No, opening a normal-looking, boring regular rare isn’t worth what it used to be. You really need to find that special looking, alternate art, foil, borderless, etched or whatever special printing of a card to know if you have something special.

Since when did Magic become Pokémon?

Wrapping It Up

The tone of this article may be a touch on the negative side, and I’ll admit this is partly due to the underwhelming nature of my pulls during last weekend’s pack wars. When I open three rares in a set, I expect to have a little more value amongst the cards—no such luck.

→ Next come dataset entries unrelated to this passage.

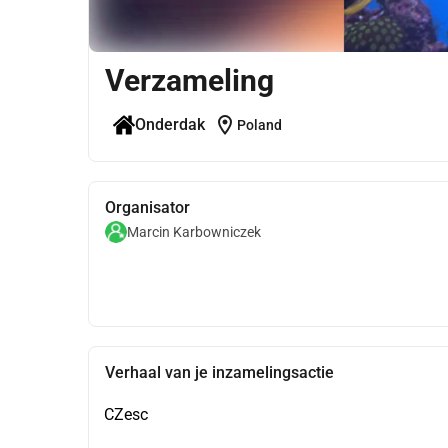
Verzameling
location_on
Onderdak
Poland
Organisator
Marcin Karbowniczek
Verhaal van je inzamelingsactie
CZesc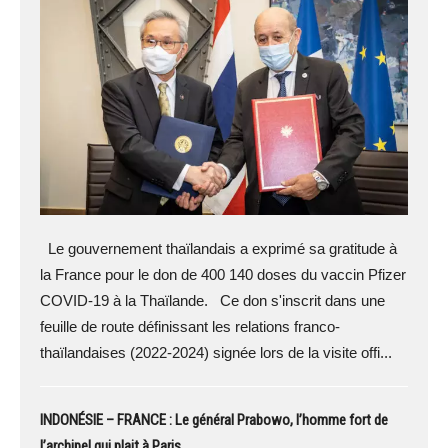
Le gouvernement thaïlandais a exprimé sa gratitude à
la France pour le don de 400 140 doses du vaccin Pfizer
COVID-19 à la Thaïlande. Ce don s'inscrit dans une
feuille de route définissant les relations franco-
thaïlandaises (2022-2024) signée lors de la visite offi...
INDONÉSIE – FRANCE : Le général Prabowo, l’homme fort de
l’archipel qui plait à Paris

I’ll end on a positive note. While these cards may not all look like Magic cards, at least they still play like them. My son and I had a lot of fun shuffling up unknown cards from Magic’s most recent sets to battle. Even though the mechanics were foreign to me, they were intuitive enough to facilitate enjoyable gameplay (although I did get tired of rolling D-20’s over and over again when I played with Adventures of the Forgotten Realms). Foretell was a little bit too advanced a concept for my son, as well, but I am sure he would have picked it up the second time he saw the ability.

My conclusion after last weekend’s experience: if you like buying scratch-off tickets in the hopes of winning some real money, then modern day Magic booster packs are just the thing for you. They’re like modern day Pokemon packs, in that opening a flashy, special looking rare is your best bet to open something of value. The majority of base, normal printings of rares just can't compete anymore.

If, on the other hand, you’re into Magic for the game, then forego the paper stuff and stick to playing digitally. There’s no pack wars (yet) on Arena, but it’d be simple enough to facilitate and could be a good deal of fun. Other than that, as long as you’re looking for a weekend of casual play, nothing beats the price of free. No shuffling or manual rolling of D-20’s required.